The solution is to reconstitute Fannie Mae and Freddie Mac. They were placed into "conservatorship," whatever that means, in 2008 and the government has poured $150 billion into them since. Obviously they are still essential to the mortgage market. Unfortunately, the only definitive conclusion of the administration's report is that the two agencies are unfixable. "Fannie Mae and Freddie Mac's structural design flaws, combined with failures in management, were the primary causes of their collapse." Thoroughly demonized, they are somehow to be "wound down" in a smooth transition to a privately functioning mortgage market. I can't even imagine what morale must be like, though I am certain that every Fannie and Freddie employee is looking for a new employer. Instead of trying to fix Fannie and Freddie, the whole apparatus of government is focused on eliminating them without any credible substitute in place.

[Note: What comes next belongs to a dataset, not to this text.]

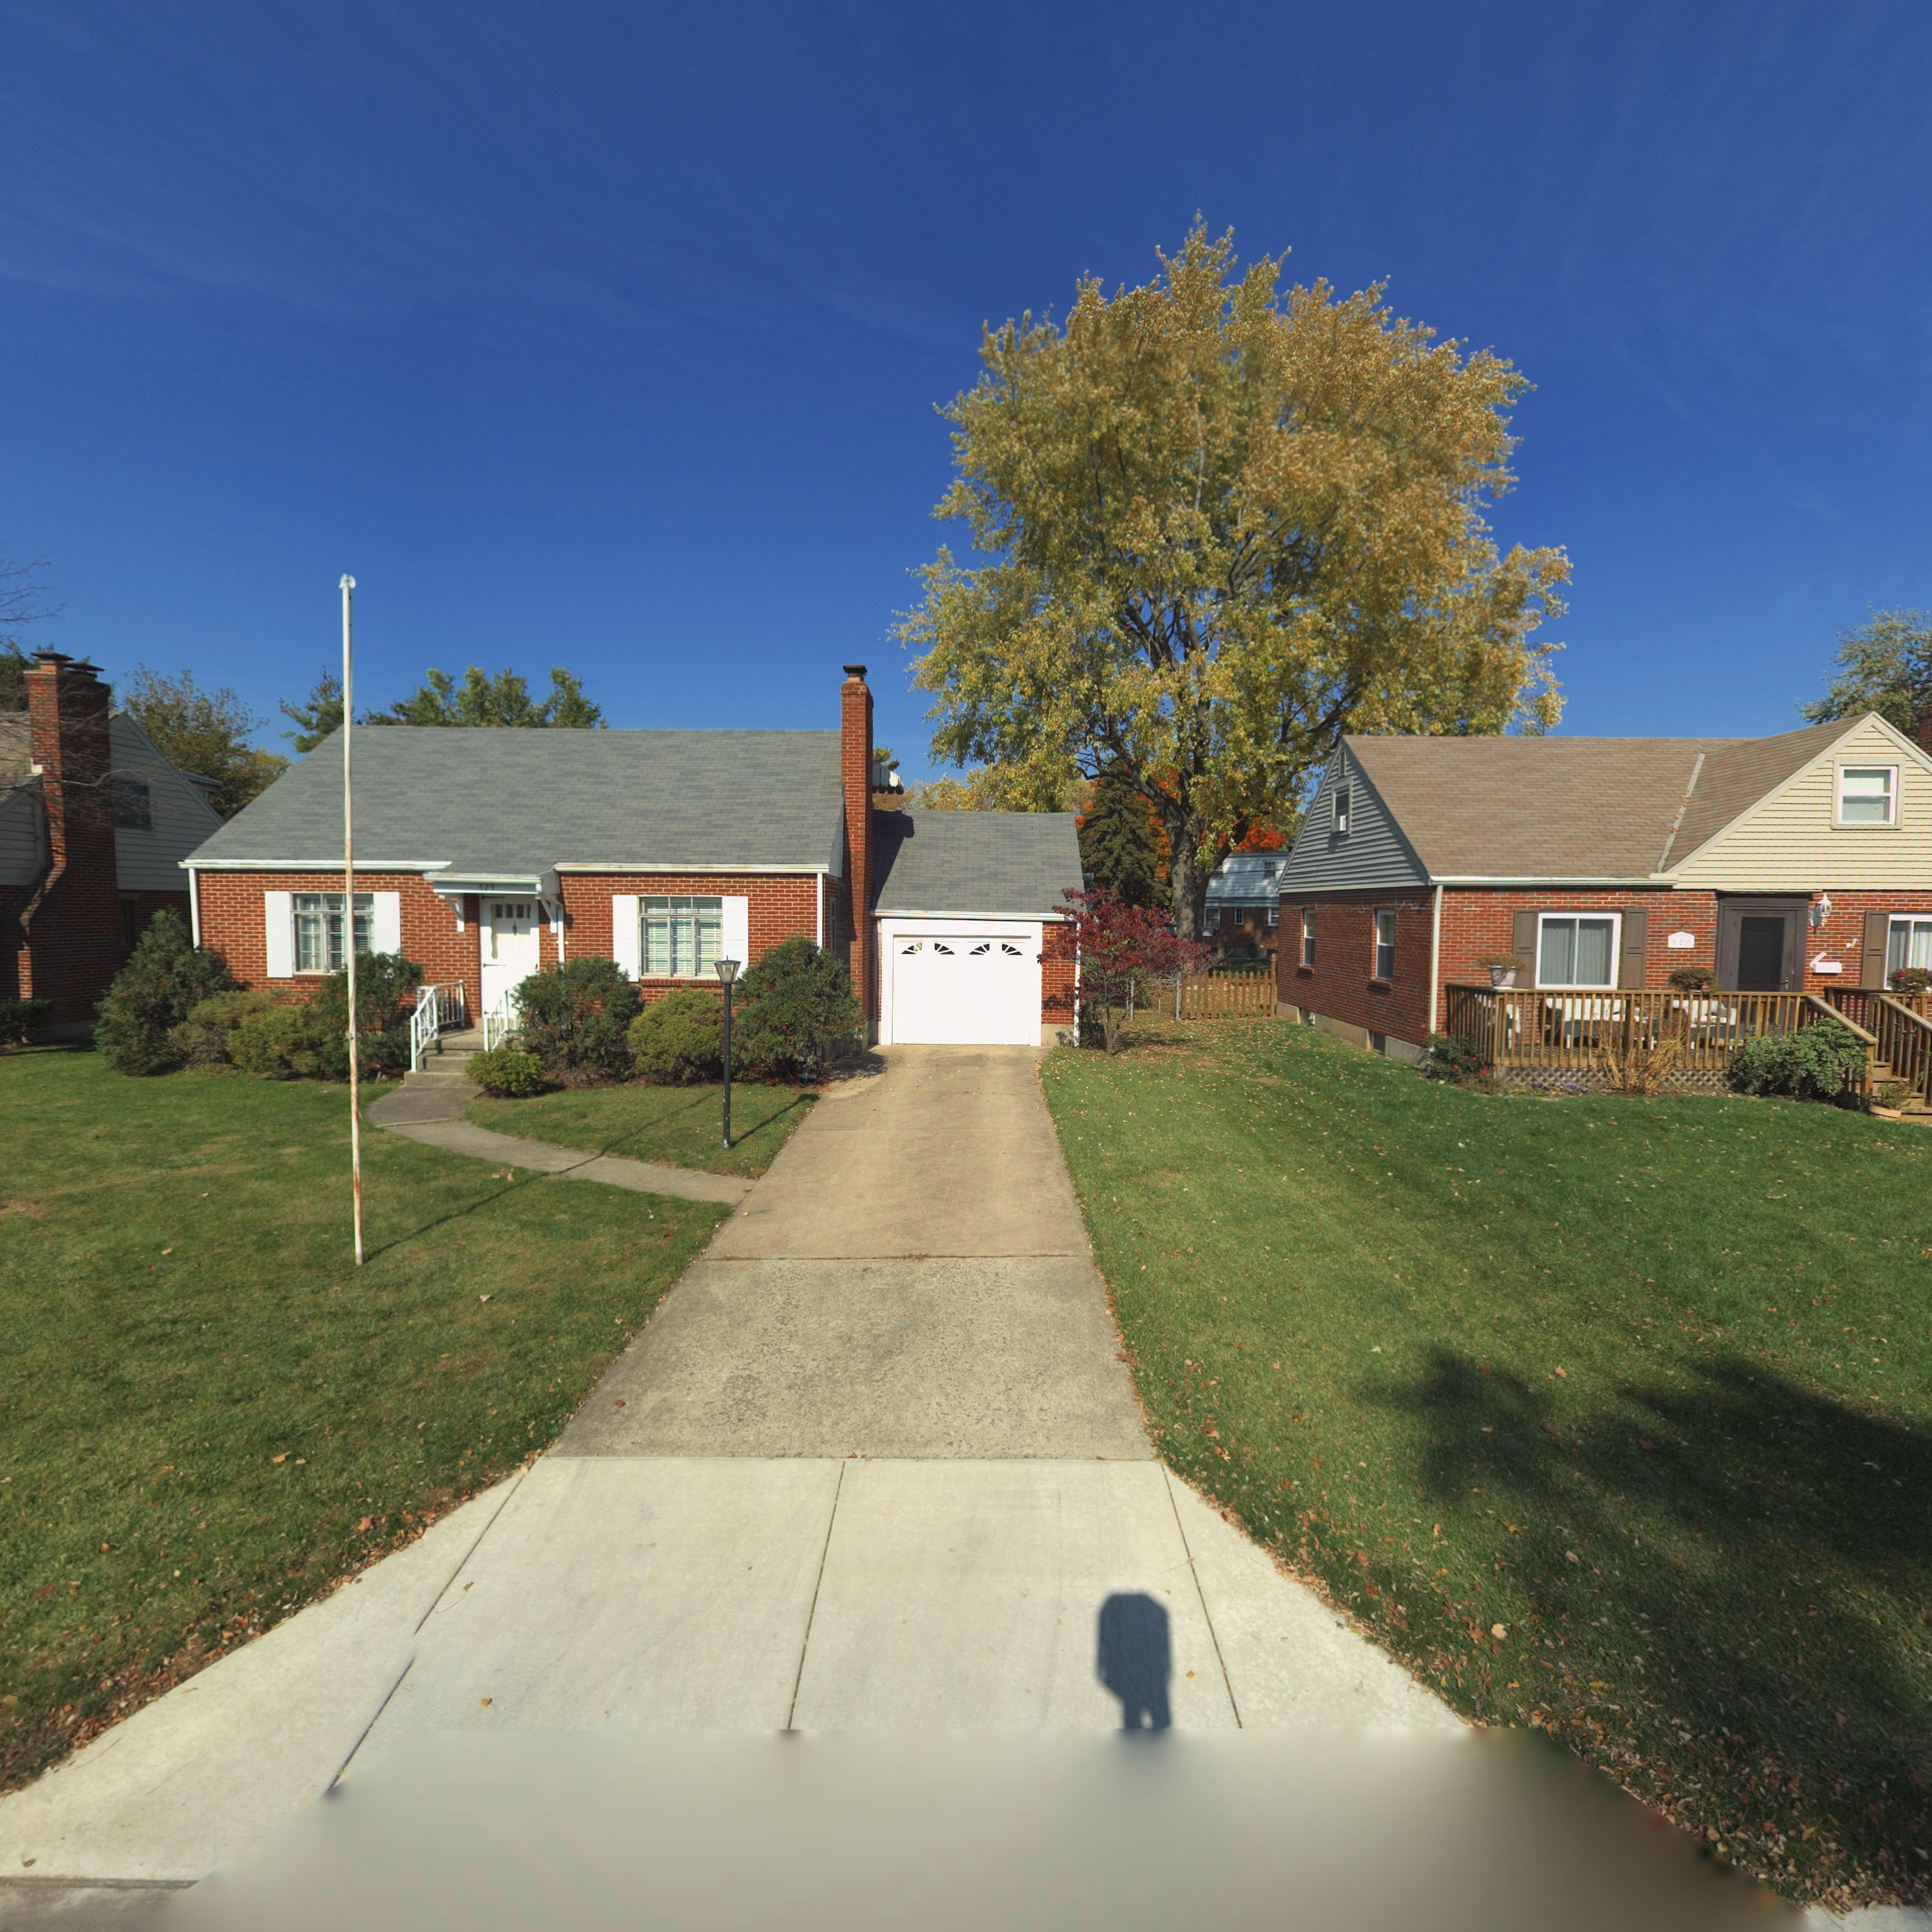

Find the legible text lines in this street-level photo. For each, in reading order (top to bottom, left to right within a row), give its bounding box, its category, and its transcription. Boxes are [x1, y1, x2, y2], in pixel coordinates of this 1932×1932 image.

[478, 883, 495, 891] StreetNumber: 525
[1672, 939, 1690, 945] StreetNumber: 5**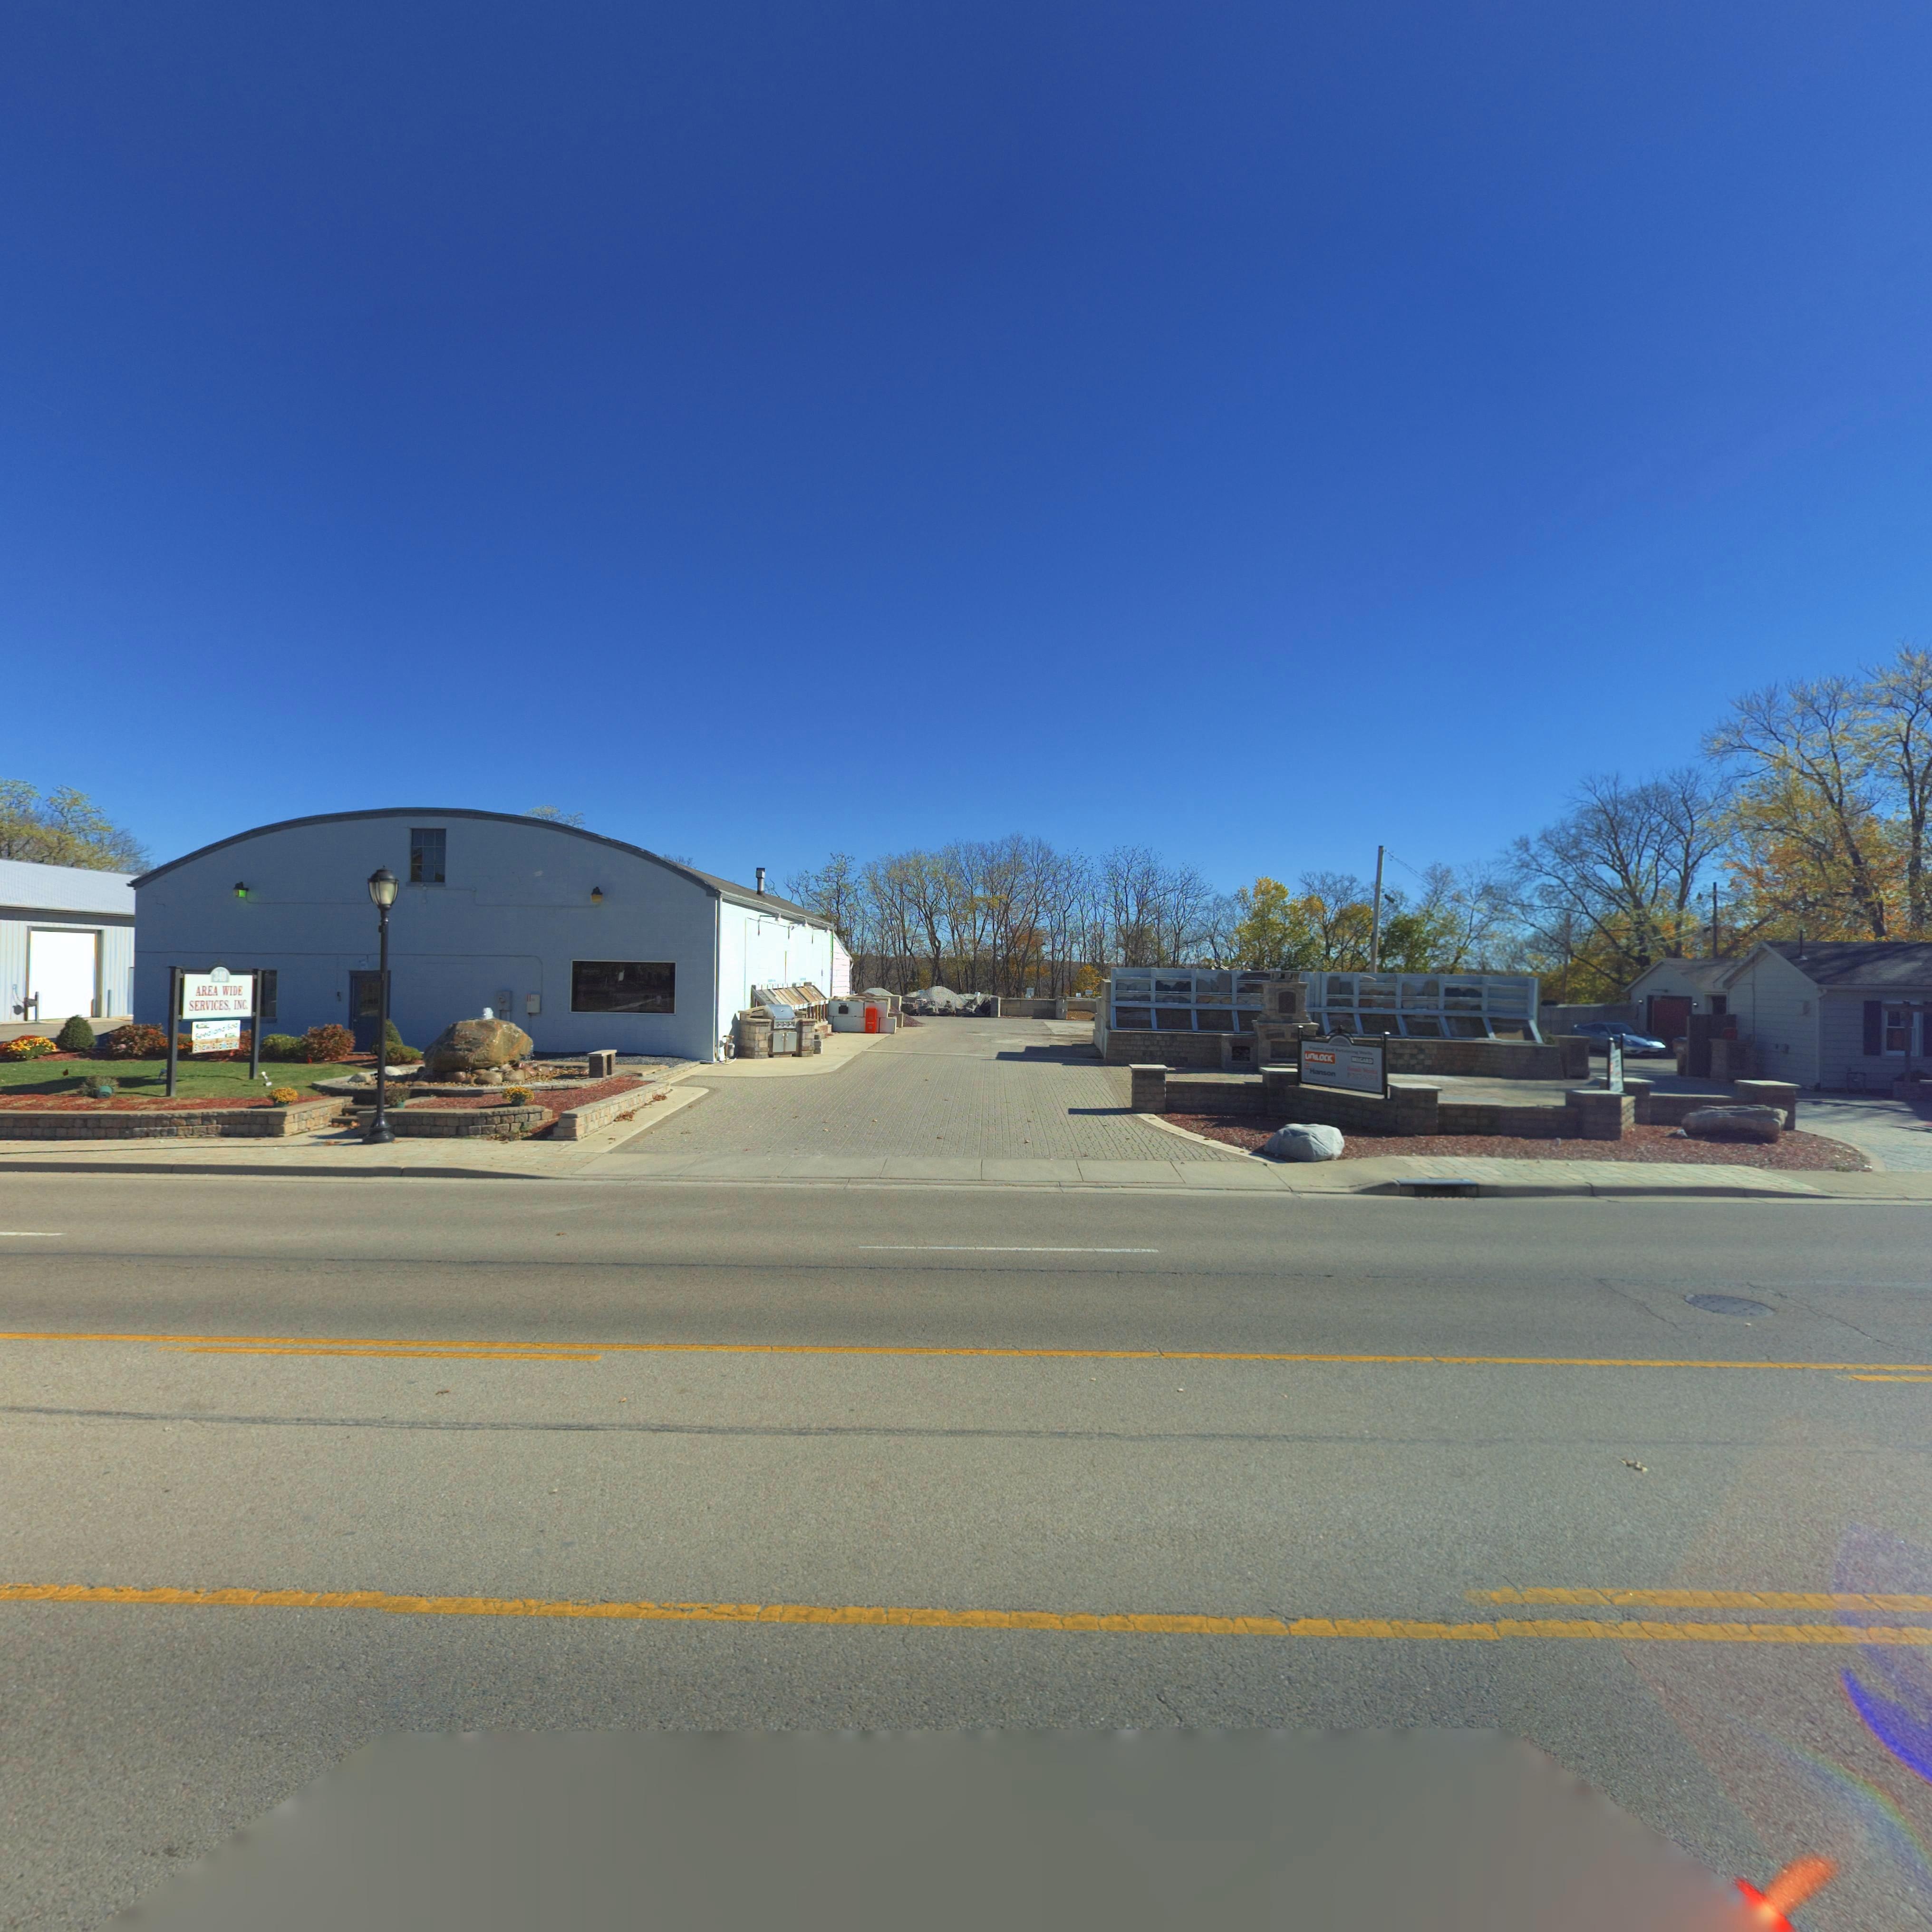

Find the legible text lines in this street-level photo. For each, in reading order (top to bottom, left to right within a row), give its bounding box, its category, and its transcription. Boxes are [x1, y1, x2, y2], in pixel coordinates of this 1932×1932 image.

The biggest losers will be the American people. The report talks frequently about protecting taxpayers, but taxpayers and homeowners are exactly the same people. Pretending to protect "taxpayers" by making it much harder and more expensive for "homeowners" to get mortgages is a game no one can win. And the Obama Administration knows it. As I mentioned earlier, the government's intervention in the mortgage market led to a policy goal of encouraging near-universal home ownership. But consider these two sentences on pages 2 and 18, both of which follow platitudes of government support for quality affordable housing.
"This does not mean our goal is for all Americans to be homeowners."
"This does not mean all Americans should become homeowners."
They may as well have said, "Wake up! The American Dream is over."